By calculating and maintaining appropriate factors of safety for both upward and downward loading, engineers and builders can ensure the stability and durability of the pile foundation and the entire structure that is built on it.
1. For downward loading
The factor of safety (Fs) should be 2.5 when both end bearing and shaft resistance are taken into consideration. However, if a sufficient number of pile load tests are conducted to ensure that Fs never falls below 2, this value can be reduced to 2. When calculating Fs, the factor of safety for shaft resistance should be 1.5 and for end bearing, it should be 3. It is important that the Fs based on both end bearing and shaft resistance is greater than 2, and more importance should be given to the first approach.
When estimating the allowable load based on the first approach, it is necessary to ensure that it is not lower than the estimation obtained by the second approach. It is crucial to have a higher factor of safety in end bearing than in shaft resistance, and to obtain a factor of safety above the given value when negative stress friction is acting. If negative friction is present, the factor of safety should not be less than 2.
2. For uplift conditions
In the given context, it is mentioned that if the capacity of a pile can be established by conducting a pull-out test, then the factor of safety (Fs) can be reduced from 2.5 to 2. This implies that the pile would be able to sustain a higher load capacity, and therefore, the factor of safety can be decreased.
Furthermore, it is stated that the factor of safety can be reduced to 1.5 if the weight of the pile itself is at least 0.75 times the uplift force. This indicates that the weight of the pile plays a crucial role in ensuring the stability of the structure. If the weight of the pile is not sufficient, then the factor of safety needs to be increased to maintain stability.
Overall, it is essential to establish the capacity of the pile through a pull-out test and ensure that the weight of the pile is adequate to sustain the uplift force. These measures would help in reducing the factor of safety and ensuring the stability of the structure.
Factor of Safety For Embankments & Earth dams
The factor of safety is an important consideration when designing earthwork structures such as earth dams, embankments, and dams. However, these structures typically require a lower factor of safety compared to other types of structures. Providing a very high factor of safety may lead to uneconomical sections of the structure. Therefore, it is satisfactory to provide lower values of safety for these types of structures. Table 2 shows the recommended factor of safety for various earthwork structures.

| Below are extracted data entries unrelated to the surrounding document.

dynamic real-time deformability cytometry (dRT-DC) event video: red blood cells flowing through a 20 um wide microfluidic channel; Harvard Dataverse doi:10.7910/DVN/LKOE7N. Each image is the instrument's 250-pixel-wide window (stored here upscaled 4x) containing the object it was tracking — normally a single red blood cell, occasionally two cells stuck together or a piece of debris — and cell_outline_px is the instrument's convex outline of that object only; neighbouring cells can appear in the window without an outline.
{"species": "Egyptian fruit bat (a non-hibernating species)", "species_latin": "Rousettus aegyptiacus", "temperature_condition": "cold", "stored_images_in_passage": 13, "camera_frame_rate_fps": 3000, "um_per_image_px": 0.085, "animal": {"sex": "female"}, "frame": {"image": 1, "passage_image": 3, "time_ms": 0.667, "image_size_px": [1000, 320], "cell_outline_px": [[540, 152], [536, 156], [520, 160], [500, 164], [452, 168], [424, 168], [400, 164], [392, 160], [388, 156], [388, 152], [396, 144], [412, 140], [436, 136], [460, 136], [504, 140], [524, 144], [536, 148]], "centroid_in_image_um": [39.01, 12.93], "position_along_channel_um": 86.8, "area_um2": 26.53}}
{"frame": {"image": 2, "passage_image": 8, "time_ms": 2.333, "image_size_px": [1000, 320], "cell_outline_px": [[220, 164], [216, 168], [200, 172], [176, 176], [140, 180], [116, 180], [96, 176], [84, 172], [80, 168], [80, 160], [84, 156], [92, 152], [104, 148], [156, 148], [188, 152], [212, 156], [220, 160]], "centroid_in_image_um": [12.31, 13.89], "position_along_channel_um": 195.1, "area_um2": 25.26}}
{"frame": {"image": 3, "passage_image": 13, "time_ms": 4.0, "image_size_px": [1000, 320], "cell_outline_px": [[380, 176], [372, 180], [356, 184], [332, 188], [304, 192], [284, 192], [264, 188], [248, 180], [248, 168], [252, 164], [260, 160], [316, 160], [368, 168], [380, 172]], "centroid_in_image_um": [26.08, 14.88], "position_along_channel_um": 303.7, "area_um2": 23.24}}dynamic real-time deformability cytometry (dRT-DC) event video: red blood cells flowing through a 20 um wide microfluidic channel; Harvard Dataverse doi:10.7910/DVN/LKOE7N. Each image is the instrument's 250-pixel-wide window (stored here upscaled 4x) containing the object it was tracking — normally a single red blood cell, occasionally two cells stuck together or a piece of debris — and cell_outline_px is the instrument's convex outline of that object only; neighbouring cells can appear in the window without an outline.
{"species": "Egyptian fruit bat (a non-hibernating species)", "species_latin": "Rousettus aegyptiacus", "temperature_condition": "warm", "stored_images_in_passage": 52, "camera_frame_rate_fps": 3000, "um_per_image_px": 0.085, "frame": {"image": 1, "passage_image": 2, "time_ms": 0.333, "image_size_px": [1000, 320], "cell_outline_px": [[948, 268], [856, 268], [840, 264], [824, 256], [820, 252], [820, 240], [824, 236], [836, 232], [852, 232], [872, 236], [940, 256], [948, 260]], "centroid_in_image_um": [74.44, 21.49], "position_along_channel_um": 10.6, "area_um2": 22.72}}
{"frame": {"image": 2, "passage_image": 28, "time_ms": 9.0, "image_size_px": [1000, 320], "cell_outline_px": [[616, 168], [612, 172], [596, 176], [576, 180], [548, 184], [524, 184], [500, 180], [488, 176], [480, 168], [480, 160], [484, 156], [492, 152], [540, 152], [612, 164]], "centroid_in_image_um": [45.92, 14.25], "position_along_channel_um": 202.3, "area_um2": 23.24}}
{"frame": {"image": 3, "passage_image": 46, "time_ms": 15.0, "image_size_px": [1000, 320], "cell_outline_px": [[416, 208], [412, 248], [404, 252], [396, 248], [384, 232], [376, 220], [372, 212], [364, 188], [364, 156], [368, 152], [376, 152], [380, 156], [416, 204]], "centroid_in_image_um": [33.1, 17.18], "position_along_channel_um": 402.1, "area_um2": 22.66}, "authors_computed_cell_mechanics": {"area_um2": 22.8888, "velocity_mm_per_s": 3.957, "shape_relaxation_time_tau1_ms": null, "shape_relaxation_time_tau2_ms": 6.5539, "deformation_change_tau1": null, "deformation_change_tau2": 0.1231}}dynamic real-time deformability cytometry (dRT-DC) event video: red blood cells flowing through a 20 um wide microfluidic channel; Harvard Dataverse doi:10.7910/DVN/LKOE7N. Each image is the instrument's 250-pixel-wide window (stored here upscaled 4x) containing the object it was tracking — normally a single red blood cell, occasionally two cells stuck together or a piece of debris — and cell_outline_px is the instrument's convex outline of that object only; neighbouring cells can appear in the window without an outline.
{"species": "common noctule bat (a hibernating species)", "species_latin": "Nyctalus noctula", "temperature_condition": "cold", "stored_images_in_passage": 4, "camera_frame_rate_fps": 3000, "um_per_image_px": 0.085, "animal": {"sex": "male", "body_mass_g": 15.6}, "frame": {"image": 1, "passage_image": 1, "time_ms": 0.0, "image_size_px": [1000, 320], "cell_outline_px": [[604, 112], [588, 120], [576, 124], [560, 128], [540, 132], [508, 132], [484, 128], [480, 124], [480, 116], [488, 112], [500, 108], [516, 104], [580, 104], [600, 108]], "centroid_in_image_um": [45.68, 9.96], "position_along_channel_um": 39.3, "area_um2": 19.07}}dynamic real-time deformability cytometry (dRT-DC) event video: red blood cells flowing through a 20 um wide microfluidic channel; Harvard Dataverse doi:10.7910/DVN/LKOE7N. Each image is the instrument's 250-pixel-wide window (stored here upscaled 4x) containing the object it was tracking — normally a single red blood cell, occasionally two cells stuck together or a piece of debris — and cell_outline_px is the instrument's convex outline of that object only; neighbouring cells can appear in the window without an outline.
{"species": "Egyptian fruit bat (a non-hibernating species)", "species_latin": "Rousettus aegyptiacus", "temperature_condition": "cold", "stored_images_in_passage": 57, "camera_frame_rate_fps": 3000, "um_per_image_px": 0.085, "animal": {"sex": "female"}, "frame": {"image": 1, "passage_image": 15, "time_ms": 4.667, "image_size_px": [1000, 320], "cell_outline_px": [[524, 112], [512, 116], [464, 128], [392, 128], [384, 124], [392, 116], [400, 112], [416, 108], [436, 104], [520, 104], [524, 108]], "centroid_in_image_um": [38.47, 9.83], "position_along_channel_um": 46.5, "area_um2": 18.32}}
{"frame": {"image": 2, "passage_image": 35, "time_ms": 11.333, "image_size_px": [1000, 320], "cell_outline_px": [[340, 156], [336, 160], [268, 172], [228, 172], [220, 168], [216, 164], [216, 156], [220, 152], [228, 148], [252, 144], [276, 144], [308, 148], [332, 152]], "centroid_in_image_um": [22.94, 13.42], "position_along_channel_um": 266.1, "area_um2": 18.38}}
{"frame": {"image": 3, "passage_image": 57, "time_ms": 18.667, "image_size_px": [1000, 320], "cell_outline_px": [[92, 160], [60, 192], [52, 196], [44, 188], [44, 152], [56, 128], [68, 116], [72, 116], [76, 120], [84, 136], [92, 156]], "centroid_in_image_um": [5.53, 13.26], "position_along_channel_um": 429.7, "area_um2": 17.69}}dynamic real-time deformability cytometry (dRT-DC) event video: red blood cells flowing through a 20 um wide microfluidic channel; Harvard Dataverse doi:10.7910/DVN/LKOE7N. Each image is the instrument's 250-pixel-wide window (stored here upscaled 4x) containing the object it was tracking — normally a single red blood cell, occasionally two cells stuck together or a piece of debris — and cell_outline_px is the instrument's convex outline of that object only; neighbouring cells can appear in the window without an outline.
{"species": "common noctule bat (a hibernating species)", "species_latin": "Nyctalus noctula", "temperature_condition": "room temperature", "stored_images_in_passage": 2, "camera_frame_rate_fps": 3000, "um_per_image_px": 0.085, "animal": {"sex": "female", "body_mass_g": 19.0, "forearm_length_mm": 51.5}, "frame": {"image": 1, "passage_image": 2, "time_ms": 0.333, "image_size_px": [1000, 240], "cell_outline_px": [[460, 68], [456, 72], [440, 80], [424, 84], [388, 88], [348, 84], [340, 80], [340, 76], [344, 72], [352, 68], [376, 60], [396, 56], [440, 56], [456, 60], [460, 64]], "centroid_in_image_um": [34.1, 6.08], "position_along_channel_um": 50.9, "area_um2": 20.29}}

| Description of earthwork | Safety Factors |
| Embankments, end of construction | 1.0 to 1.2 |
| *cuts, end of construction | 1.2 and over |
| Embankments, long term stability | 1.2 to 1.4 |
| *cuts, long term stability | 1.2 to 1.4 |
| Earthdams | 1.5 and above |
| Earthdams – extreme conditions of loading (i.e. severe flood followed by sudden drawdown) | 1.1 to 1.25 |
Note:
The safety factor for cuts is generally higher at the end of construction compared to some future time.